The growing Assembly community in the Beehive State delights Reed. It serves a need for those who don't fit either in Mormonism, Utah's dominant religion, or in any of the other faith-based traditions.

"We share the same ideals; just take a different approach," Reed said. "Basically, we are here to celebrate and have fun."

It also coincides with the rise of the so-called "nones" — those religiously unaffiliated — as the country becomes less and less churched.

According to a 2012 Pew survey, a fifth of the U.S. public — and a third of adults under 30 — profess no religious brand, the highest percentages ever in Pew Research Center polling.

In the past five years alone, the unaffiliated ranks "include more than 13 million self-described atheists and agnostics," Pew reported, "as well as nearly 33 million people who say they have no particular religious affiliation."

That's a large pool for the Assembly to tap.

Missing church • On Jan. 6, 2013, London comedians Sanderson Jones and Pippa Evans launched Sunday Assembly as an alternative to institutional religion as well as to the isolation of secularism.

Evans told The Washington Post that the idea came to her after trying to get her wedding guests to sing "When I'm Sixty-Four" by the Beatles.

"We realized," she said, "we'd never seen everyone we know sing together" — except at church, which she had stopped attending as an adult.

Jones and Evans came up with Sunday Assembly's broad purpose: Celebrate life without doctrine, dogma or deity, to see wisdom from all sources, to engage all who wish to attend.

After the Assembly's founders took a tour of 40 countries, promoting its Sunday experience, critics mocked the movement as "church for atheists," a term the group rejects.

"Jones and Evans are the anti-angry atheists," The Post reported. "In fact, they wiped from their initial publicity material the phrase 'atheist church' and have been busy since then trying to strike any language or labels that might seem negative."

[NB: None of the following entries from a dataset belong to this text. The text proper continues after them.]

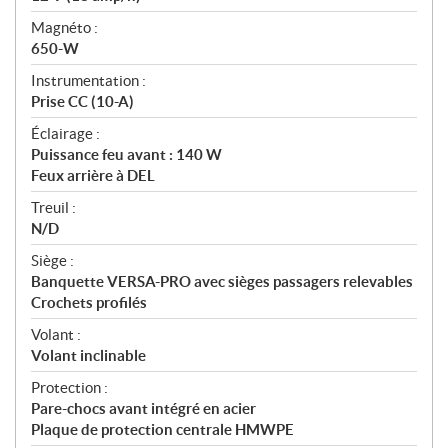
Magnéto :
650-W
Instrumentation :
Prise CC (10-A)
Éclairage :
Puissance feu avant : 140 W
Feux arrière à DEL
Treuil :
N/D
Siège :
Banquette VERSA-PRO avec sièges passagers relevables
Crochets profilés
Volant :
Volant inclinable
Protection :
Pare-chocs avant intégré en acier
Plaque de protection centrale HMWPE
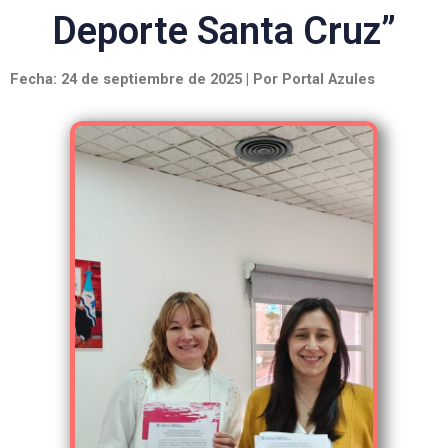
Deporte Santa Cruz”
Fecha: 24 de septiembre de 2025 | Por Portal Azules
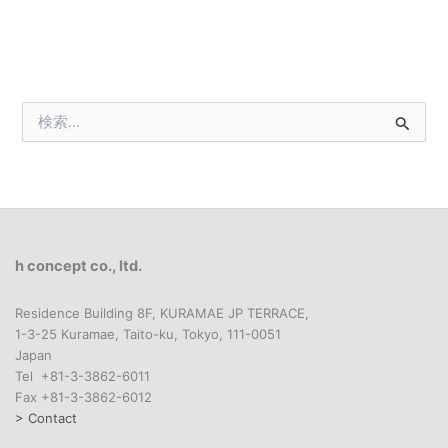
検
索
対
象
:
h concept co., ltd.
Residence Building 8F, KURAMAE JP TERRACE,
1-3-25 Kuramae, Taito-ku, Tokyo, 111-0051
Japan
Tel +81-3-3862-6011
Fax +81-3-3862-6012
> Contact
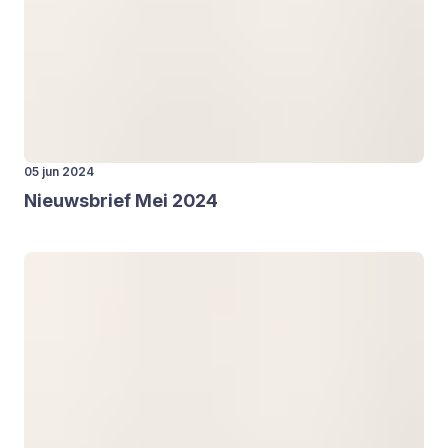
05 jun 2024
Nieuws­brief Mei
2024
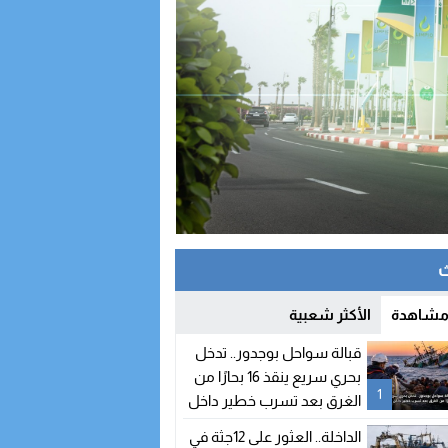
 مشاهدة
الأكثر شعبية
قبالة سواحل بوجدور.. تدخل
بحري سريع ينقذ 16 بحارًا من
1
الغرق بعد تسرب خطير داخل
مركب صيد
الداخلة.. العثور على 12جثة في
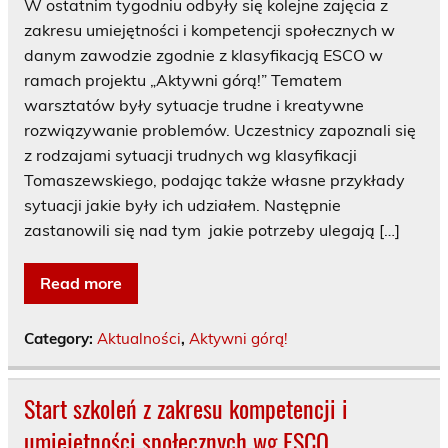
W ostatnim tygodniu odbyły się kolejne zajęcia z
zakresu umiejętności i kompetencji społecznych w
danym zawodzie zgodnie z klasyfikacją ESCO w
ramach projektu „Aktywni górą!” Tematem
warsztatów były sytuacje trudne i kreatywne
rozwiązywanie problemów. Uczestnicy zapoznali się
z rodzajami sytuacji trudnych wg klasyfikacji
Tomaszewskiego, podając także własne przykłady
sytuacji jakie były ich udziałem. Następnie
zastanowili się nad tym jakie potrzeby ulegają […]
Read more
Category:
Aktualności
,
Aktywni górą!
Start szkoleń z zakresu kompetencji i
umiejętności społecznych wg ESCO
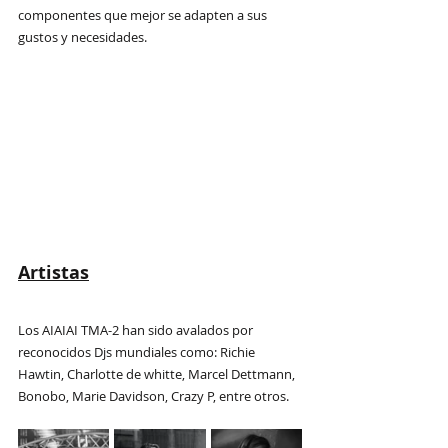
componentes que mejor se adapten a sus 
gustos y necesidades.
Artistas
Los AIAIAI TMA-2 han sido avalados por 
reconocidos Djs mundiales como: Richie 
Hawtin, Charlotte de whitte, Marcel Dettmann, 
Bonobo, Marie Davidson, Crazy P, entre otros.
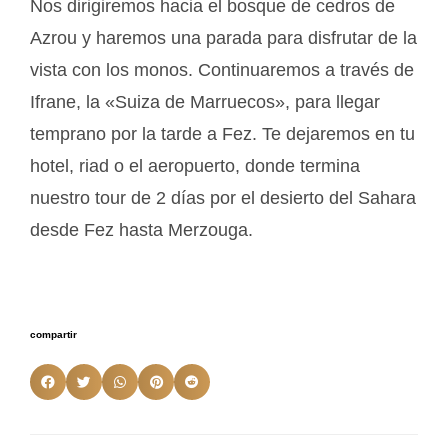
Nos dirigiremos hacia el bosque de cedros de
Azrou y haremos una parada para disfrutar de la
vista con los monos. Continuaremos a través de
Ifrane, la «Suiza de Marruecos», para llegar
temprano por la tarde a Fez. Te dejaremos en tu
hotel, riad o el aeropuerto, donde termina
nuestro tour de 2 días por el desierto del Sahara
desde Fez hasta Merzouga.
compartir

On that opening day, some 200 people converged on the meeting, according to the organization's website. Today, there are more than 70 officially designated Sunday Assemblies in the U.S. and across the globe.

In Utah, the response likewise surprised its founders.

"We just kept hosting it," said Beck, one of the Salt Lake City leaders, "and people kept showing up."

The global headquarters provides "guidelines (though there is room for some regional variations) for the general format," Reed explained. "This is so that if people traveling, they can visit any Assembly and feel at home."

But Sunday Assembly doesn't work for all secularists or nonbelievers.

Different strokes • Well-known Utah atheist Gregory Arthur Clark understands the appeal of Sunday Assembly.

Religions provide a strong social and emotional cocoon for people, offering help and support through human trials and tragedies, Clark said. Even when one no longer believes in the faith's teachings, it can be "psychologically wrenching to leave."

In history, it was almost impossible to survive without the assistance of a religious community, he noted. "We are a social species. The worst thing you can do is put someone in social solitary confinement."

Clark, a bioengineering professor at the University of Utah, affiliates with Atheists of Utah, which features weekly gatherings that include speakers, discussions and some community service. Humanists of Utah, the Free Thinkers Society and a relatively new group, the Oasis Network — a "secular community ... empowered by reason, connected by compassion" — also were created, among others, to fill the void left for those turning away from religion.

Many people now want a sense of connectedness, Clark said, "without the magic, and in some cases, without bigotry."

Sunday Assembly may serve many of the same needs, just with more beach balls.